Tuesday, November 18, 2008

The quick dead

Simon Pegg (of Shaun of the Dead) argues for a return to traditional zombie portrayals.

Simon Pegg on why the undead should never be allowed to run
I know it is absurd to debate the rules of a reality that does not exist, but this genuinely irks me. You cannot kill a vampire with an MDF stake; werewolves can't fly; zombies do not run. It's a misconception, a bastardisation that diminishes a classic movie monster. The best phantasmagoria uses reality to render the inconceivable conceivable. The speedy zombie seems implausible to me, even within the fantastic realm it inhabits. A biological agent, I'll buy. Some sort of super-virus? Sure, why not. But death? Death is a disability, not a superpower. It's hard to run with a cold, let alone the most debilitating malady of them all.

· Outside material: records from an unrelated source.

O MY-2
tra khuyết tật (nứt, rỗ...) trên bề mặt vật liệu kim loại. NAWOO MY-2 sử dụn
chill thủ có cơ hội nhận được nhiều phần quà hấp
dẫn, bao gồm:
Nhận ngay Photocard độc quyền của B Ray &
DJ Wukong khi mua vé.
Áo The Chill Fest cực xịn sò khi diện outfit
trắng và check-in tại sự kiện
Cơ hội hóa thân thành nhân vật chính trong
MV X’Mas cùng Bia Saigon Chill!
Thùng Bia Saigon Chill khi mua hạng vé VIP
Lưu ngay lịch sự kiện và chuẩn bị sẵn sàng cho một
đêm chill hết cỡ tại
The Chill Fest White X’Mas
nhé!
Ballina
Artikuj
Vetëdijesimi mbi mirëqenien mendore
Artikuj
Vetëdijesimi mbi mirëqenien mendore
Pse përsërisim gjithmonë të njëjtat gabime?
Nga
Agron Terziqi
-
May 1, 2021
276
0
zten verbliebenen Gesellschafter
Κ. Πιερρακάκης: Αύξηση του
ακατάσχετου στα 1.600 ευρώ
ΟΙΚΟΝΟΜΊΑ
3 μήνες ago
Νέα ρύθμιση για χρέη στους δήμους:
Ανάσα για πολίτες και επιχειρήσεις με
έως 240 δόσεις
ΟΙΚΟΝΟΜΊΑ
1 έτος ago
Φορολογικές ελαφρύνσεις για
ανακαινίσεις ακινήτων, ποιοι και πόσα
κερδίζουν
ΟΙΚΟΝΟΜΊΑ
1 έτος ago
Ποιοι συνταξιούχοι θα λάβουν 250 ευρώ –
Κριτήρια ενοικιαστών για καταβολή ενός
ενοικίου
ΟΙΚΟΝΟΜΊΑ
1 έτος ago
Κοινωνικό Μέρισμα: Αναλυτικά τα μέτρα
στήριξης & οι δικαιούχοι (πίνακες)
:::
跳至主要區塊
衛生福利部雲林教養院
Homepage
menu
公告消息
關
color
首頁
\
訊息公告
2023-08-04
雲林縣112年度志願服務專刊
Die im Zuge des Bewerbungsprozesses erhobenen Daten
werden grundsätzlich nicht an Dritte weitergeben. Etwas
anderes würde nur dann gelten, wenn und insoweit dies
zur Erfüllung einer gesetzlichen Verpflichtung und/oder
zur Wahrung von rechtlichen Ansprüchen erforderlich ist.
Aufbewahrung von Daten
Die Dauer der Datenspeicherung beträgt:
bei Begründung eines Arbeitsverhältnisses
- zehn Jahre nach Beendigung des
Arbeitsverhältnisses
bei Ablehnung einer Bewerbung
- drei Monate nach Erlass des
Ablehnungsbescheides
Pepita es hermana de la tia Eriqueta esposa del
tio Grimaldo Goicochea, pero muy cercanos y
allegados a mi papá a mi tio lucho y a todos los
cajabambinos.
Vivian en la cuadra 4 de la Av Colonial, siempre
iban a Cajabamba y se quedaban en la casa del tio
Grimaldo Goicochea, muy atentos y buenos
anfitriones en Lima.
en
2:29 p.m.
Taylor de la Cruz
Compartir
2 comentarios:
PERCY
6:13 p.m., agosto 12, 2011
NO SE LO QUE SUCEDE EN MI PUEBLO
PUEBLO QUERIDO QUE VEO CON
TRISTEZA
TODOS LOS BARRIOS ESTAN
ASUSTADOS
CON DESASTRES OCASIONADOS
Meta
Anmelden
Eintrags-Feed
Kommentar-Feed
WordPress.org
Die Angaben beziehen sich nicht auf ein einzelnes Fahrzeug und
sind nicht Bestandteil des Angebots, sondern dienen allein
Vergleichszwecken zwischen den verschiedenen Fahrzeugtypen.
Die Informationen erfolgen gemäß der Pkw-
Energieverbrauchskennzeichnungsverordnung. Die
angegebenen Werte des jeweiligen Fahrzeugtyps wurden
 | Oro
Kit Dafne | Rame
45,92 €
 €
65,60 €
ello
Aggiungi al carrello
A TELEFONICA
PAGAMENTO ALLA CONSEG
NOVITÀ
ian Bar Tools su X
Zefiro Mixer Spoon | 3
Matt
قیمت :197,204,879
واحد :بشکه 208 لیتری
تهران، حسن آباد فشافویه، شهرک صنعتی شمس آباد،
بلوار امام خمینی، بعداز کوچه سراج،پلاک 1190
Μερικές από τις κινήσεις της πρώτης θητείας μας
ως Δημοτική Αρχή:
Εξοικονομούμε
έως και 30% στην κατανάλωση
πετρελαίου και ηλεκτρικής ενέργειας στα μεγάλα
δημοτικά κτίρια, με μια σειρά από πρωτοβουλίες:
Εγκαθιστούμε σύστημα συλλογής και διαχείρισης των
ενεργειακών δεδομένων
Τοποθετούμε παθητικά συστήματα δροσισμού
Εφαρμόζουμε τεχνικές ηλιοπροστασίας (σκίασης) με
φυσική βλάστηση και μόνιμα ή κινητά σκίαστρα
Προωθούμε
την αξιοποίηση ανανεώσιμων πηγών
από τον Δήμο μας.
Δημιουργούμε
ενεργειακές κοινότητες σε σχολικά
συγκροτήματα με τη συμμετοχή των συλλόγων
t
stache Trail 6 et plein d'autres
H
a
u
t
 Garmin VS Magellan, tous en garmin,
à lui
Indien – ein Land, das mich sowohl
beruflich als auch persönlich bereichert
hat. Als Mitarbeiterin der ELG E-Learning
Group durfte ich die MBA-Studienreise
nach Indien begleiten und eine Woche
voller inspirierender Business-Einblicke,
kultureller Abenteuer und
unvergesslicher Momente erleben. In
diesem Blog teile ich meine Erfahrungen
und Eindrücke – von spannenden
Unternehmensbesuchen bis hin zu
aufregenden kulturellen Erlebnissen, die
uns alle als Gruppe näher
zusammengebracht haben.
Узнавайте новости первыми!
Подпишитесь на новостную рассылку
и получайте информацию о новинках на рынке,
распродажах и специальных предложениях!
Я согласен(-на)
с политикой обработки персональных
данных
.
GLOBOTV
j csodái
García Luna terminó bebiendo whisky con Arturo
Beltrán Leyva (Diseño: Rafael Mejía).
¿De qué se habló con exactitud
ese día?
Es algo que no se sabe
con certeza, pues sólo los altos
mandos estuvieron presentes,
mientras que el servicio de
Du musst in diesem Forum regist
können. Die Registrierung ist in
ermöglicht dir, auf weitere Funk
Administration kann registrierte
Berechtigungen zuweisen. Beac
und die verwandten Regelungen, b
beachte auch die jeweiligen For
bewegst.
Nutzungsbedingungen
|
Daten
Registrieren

More significantly, the fast zombie is bereft of poetic subtlety. As monsters from the id, zombies win out over vampires and werewolves when it comes to the title of Most Potent Metaphorical Monster. Where their pointy-toothed cousins are all about sex and bestial savagery, the zombie trumps all by personifying our deepest fear: death. Zombies are our destiny writ large. Slow and steady in their approach, weak, clumsy, often absurd, the zombie relentlessly closes in, unstoppable, intractable.